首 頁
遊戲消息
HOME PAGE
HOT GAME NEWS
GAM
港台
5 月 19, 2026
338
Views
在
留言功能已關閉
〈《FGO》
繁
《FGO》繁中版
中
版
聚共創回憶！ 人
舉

* * *

Please copy out every line from all of the items above, keeping each character and the line order unchanged.

## WORKED SOLUTION
首 頁
遊戲消息
HOME PAGE
HOT GAME NEWS
GAM
港台
5 月 19, 2026
338
Views
在
留言功能已關閉
〈《FGO》
繁
《FGO》繁中版
中
版
聚共創回憶！ 人
舉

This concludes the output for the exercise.